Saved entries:

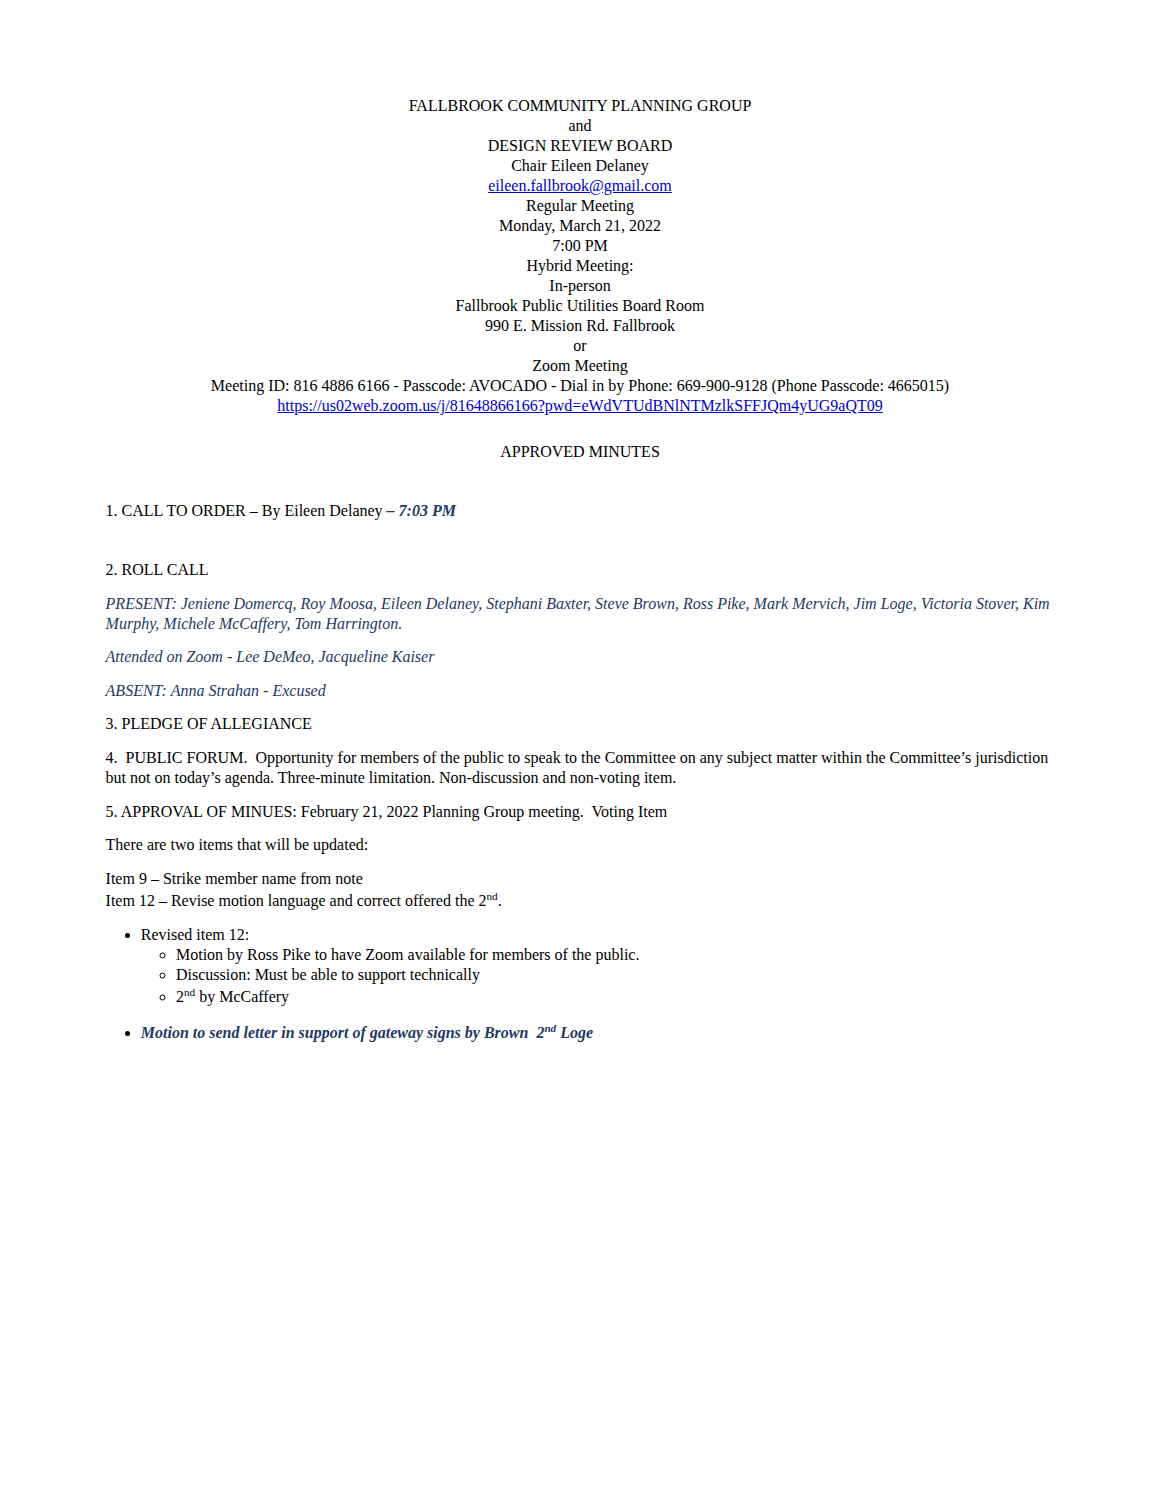FALLBROOK COMMUNITY PLANNING GROUP
and
DESIGN REVIEW BOARD
Chair Eileen Delaney
eileen.fallbrook@gmail.com
Regular Meeting
Monday, March 21, 2022
7:00 PM
Hybrid Meeting:
In-person
Fallbrook Public Utilities Board Room
990 E. Mission Rd. Fallbrook
or
Zoom Meeting
Meeting ID: 816 4886 6166 - Passcode: AVOCADO - Dial in by Phone: 669-900-9128 (Phone Passcode: 4665015)
https://us02web.zoom.us/j/81648866166?pwd=eWdVTUdBNlNTMzlkSFFJQm4yUG9aQT09
APPROVED MINUTES
1. CALL TO ORDER – By Eileen Delaney – 7:03 PM
2. ROLL CALL
PRESENT: Jeniene Domercq, Roy Moosa, Eileen Delaney, Stephani Baxter, Steve Brown, Ross Pike, Mark Mervich, Jim Loge, Victoria Stover, Kim Murphy, Michele McCaffery, Tom Harrington.
Attended on Zoom - Lee DeMeo, Jacqueline Kaiser
ABSENT: Anna Strahan - Excused
3. PLEDGE OF ALLEGIANCE
4. PUBLIC FORUM. Opportunity for members of the public to speak to the Committee on any subject matter within the Committee’s jurisdiction but not on today’s agenda. Three-minute limitation. Non-discussion and non-voting item.
5. APPROVAL OF MINUES: February 21, 2022 Planning Group meeting. Voting Item
There are two items that will be updated:
Item 9 – Strike member name from note
Item 12 – Revise motion language and correct offered the 2nd.
Revised item 12:
Motion by Ross Pike to have Zoom available for members of the public.
Discussion: Must be able to support technically
2nd by McCaffery
Motion to send letter in support of gateway signs by Brown 2nd Loge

Exercise aim:
Check each line above for the word "McCaffery" and copy every line that has it.

Exercise response:
PRESENT: Jeniene Domercq, Roy Moosa, Eileen Delaney, Stephani Baxter, Steve Brown, Ross Pike, Mark Mervich, Jim Loge, Victoria Stover, Kim Murphy, Michele McCaffery, Tom Harrington.
2nd by McCaffery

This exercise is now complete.